Matière à Fiction

.05 La Baleine et la fraise

(2023-08-29, François Houste)

— Pas de jouets dans la cuisine Coralise, je te l’ai déjà dit.

La voix de papa semblait un peu agacée. Alors Coralise recula doucement en serrant un peu plus fort Baly dans ses bras.

— Mais, c’est pas un jouet Papa ! C’est Baly, répondit tout doucement Coralise.

— C’est une baleine en peluche ma chérie. Et je ne la veux ni à table quand on mange, ni dans la cuisine quand je prépare le repas. Tu le sais.

Coralise n’aimait pas se faire gronder. Surtout quand les règles étaient injustes comme ça. Que Baly soit dans la cuisine, ce n’était pas si grave. Au contraire.

Pendant que son père avait le dos tourné, Coralise s’approcha de quelques pas du plan de travail.

— Mais tu sais Papa, elle sera sage Baly. Et puis elle peut aider. Elle peut allez chercher une fourchette s’il t’en faut une.

Pendant que son père cherchait quelque chose dans un tiroir, Coralise marqua une pause. Elle réfléchissait. Puis, elle reprit de plus belle.

— Et puis, elle est forte tu sais. Imagine Papa. Un dragon arrive par la fenêtre et t’attaque. Eh ben Baly elle pourra te défendre. Elle donnera un grand coup de queue pour assommer le dragon. Et des grands coups de nageoire aussi. Paf ! Bim !…

Coralise mimait le combat, tenant Baly à bout de bras et la balançant dans les airs. Quand… quand… Baly s’échappa. La baleine fit un grand saut et atterrit en beau milieu de la tarte aux fraises que Papa était en train de préparer. Splach !

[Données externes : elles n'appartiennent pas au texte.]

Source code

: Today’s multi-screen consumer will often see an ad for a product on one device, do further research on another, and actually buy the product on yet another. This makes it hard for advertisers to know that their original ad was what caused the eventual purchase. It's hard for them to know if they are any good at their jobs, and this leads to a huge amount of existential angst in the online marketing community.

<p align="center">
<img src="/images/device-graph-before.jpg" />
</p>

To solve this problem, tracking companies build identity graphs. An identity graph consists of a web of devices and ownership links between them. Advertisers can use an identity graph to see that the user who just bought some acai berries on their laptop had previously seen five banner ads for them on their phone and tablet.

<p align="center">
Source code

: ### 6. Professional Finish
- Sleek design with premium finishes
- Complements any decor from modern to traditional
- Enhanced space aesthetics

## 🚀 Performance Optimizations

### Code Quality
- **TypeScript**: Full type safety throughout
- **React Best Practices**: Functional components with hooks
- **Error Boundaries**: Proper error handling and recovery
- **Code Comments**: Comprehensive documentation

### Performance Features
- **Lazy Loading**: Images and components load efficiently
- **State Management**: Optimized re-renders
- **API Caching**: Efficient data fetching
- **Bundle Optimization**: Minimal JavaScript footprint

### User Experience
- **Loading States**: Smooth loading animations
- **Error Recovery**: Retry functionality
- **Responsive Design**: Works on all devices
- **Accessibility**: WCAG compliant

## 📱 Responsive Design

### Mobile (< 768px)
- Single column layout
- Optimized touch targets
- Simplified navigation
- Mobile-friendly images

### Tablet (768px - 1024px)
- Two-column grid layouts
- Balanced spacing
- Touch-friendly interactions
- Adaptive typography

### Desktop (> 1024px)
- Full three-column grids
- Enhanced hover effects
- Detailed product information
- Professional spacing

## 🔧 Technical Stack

Baly et Papa étaient tous les deux devenus tout rouges. Baly à cause du jus de fraise. Et Papa à cause de la colère.

— Coralise ! cria Papa.

Surprise, la petite fille fondit en larme… et la colère de son père disparut presqu’aussitôt. Il la prit dans ses bras et lui dit tout doucement.

— Tu vois, c’est pour ça que je ne veux pas que tu joues dans la cuisine. Regarde Baly…

Papa souleva doucement Baly. Son ventre était tout dégoulinant de jus de fraises. En faisant bien attention, il l’emmena près de l’évier et commença à frotter la peluche avec une éponge mouillée. Un peu de jus s’en alla, mais le ventre de Baly resta joliment rosé.

Coralise renifla, et essuya ses larmes.

— Elle est toute tâchée maintenant, dit-elle d’une toute petite voix.

— On va la laisser sécher. Et avec ses nouvelles peintures de guerre, peut-être qu’elle fera encore plus peur aux dragons, lui répondit son père avec un clin d’œil.

— Oh oui, peut-être, répondit Coralise en retrouvant le sourire.